● **Task to carry out**: For the data below, tally how many lines contain "delle" and answer only with that tally.

START Record set

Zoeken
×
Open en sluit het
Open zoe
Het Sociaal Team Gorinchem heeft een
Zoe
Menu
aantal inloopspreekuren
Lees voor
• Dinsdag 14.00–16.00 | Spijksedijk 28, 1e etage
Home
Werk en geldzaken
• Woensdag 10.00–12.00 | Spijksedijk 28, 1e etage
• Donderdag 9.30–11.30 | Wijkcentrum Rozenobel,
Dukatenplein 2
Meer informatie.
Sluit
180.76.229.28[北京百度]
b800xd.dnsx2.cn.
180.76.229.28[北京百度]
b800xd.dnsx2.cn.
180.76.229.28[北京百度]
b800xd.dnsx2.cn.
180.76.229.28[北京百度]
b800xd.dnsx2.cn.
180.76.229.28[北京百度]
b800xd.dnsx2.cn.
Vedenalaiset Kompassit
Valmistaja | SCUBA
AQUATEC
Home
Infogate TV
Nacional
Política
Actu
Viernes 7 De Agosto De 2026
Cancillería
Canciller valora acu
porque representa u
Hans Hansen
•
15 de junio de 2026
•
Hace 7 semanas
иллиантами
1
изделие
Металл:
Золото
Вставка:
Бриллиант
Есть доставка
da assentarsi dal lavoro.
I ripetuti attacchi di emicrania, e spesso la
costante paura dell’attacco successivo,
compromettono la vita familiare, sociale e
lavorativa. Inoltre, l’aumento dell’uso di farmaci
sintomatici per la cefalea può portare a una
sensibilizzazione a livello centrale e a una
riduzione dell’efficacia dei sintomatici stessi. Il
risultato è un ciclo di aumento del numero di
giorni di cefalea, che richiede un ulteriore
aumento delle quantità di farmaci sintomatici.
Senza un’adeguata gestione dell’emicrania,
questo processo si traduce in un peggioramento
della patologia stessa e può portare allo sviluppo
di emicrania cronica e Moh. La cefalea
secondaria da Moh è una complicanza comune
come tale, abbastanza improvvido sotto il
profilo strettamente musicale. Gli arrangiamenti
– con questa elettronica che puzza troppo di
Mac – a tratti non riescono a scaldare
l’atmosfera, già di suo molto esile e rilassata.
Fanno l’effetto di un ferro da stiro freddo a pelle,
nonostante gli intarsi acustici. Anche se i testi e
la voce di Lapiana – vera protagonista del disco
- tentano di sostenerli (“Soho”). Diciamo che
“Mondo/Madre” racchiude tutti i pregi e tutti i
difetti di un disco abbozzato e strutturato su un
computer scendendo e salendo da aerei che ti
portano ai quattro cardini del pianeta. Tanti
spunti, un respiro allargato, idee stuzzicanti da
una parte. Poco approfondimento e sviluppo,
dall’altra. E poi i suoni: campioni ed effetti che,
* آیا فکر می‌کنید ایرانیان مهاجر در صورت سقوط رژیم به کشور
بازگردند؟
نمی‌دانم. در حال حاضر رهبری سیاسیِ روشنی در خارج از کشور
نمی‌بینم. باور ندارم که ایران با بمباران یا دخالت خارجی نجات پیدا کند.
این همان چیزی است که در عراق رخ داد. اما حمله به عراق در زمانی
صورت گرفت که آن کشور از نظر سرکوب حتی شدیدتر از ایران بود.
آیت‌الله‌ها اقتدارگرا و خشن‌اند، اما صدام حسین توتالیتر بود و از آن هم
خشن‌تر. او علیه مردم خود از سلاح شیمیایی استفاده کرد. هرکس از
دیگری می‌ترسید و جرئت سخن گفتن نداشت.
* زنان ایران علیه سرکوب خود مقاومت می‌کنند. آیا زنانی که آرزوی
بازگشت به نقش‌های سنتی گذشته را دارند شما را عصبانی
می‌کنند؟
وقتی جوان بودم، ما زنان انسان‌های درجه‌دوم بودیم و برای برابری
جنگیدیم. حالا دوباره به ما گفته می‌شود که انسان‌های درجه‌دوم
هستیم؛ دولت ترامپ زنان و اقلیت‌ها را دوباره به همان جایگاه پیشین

END Record set
START Record set

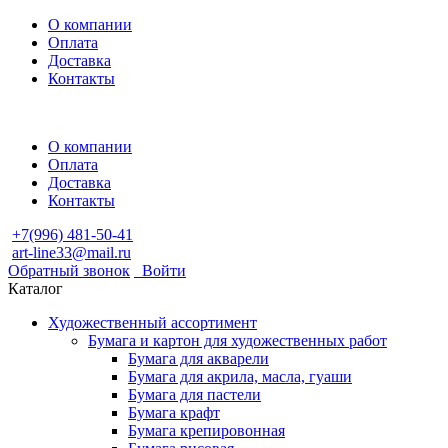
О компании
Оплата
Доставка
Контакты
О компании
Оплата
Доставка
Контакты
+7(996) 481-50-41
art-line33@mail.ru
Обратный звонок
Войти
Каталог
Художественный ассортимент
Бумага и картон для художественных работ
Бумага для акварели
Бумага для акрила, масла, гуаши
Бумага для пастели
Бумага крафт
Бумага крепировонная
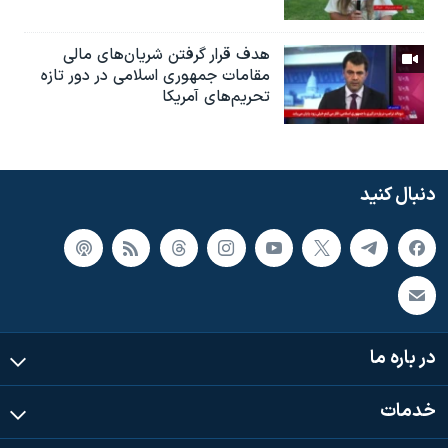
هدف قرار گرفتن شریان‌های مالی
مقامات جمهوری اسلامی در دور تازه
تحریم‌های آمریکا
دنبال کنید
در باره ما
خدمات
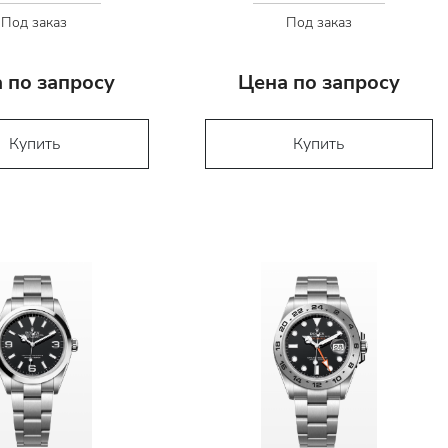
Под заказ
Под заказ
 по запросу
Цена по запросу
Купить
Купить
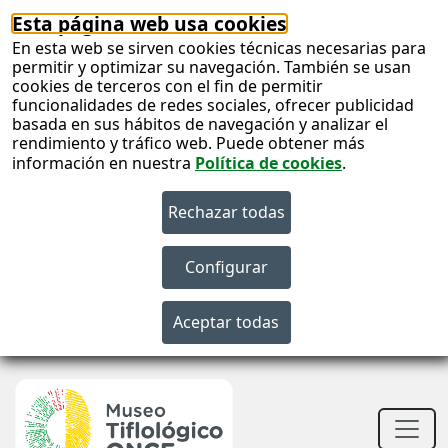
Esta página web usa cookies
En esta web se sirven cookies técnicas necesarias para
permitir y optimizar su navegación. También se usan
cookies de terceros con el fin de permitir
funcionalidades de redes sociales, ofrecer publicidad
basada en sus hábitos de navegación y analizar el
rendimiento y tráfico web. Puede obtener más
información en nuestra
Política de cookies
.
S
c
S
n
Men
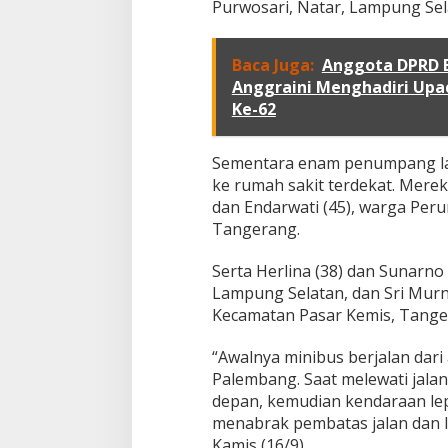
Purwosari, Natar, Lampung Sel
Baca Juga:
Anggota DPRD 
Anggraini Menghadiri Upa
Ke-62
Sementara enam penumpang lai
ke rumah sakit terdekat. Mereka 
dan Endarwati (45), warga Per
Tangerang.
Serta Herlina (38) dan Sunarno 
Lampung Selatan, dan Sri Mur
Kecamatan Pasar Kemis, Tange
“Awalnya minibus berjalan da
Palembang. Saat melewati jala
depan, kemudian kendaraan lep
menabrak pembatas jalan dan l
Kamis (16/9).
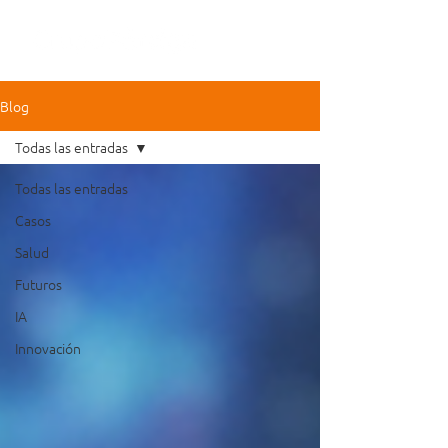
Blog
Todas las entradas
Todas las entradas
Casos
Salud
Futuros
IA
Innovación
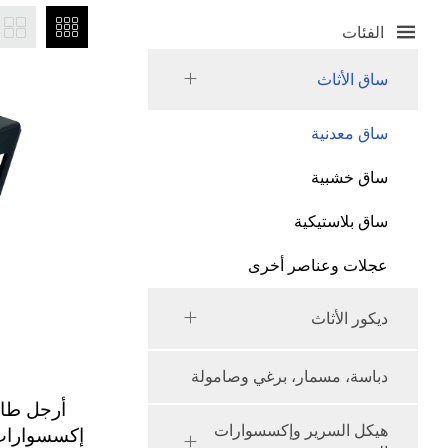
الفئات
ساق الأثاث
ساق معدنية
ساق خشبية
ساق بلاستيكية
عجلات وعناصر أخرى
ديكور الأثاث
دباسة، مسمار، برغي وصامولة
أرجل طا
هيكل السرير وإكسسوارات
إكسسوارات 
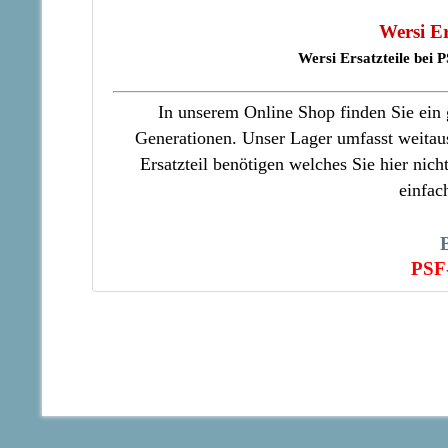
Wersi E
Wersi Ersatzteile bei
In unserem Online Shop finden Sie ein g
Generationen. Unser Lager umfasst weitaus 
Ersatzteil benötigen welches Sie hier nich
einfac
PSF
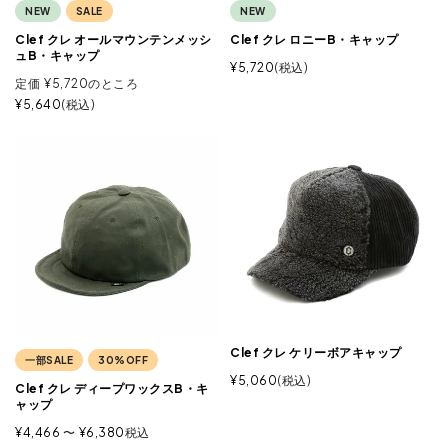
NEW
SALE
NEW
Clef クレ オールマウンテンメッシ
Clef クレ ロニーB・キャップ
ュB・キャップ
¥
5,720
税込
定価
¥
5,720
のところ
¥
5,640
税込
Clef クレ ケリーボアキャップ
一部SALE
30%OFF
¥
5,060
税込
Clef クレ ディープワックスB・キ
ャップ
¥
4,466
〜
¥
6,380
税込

END Record set
START Record set

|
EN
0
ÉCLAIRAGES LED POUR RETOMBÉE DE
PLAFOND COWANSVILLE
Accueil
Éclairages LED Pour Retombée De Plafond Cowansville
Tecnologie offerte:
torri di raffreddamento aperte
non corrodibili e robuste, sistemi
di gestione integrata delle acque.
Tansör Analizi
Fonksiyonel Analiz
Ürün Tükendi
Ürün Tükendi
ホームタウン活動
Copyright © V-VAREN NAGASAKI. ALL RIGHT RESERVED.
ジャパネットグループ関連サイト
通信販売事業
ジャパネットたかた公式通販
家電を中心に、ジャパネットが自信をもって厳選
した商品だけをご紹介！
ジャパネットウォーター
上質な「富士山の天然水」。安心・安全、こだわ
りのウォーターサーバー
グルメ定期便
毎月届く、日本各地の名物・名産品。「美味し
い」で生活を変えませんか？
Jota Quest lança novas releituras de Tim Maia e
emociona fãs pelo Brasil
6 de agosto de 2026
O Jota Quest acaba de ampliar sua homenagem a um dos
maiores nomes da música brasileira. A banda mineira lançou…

END Record set

● **Answer to the exercise**: 2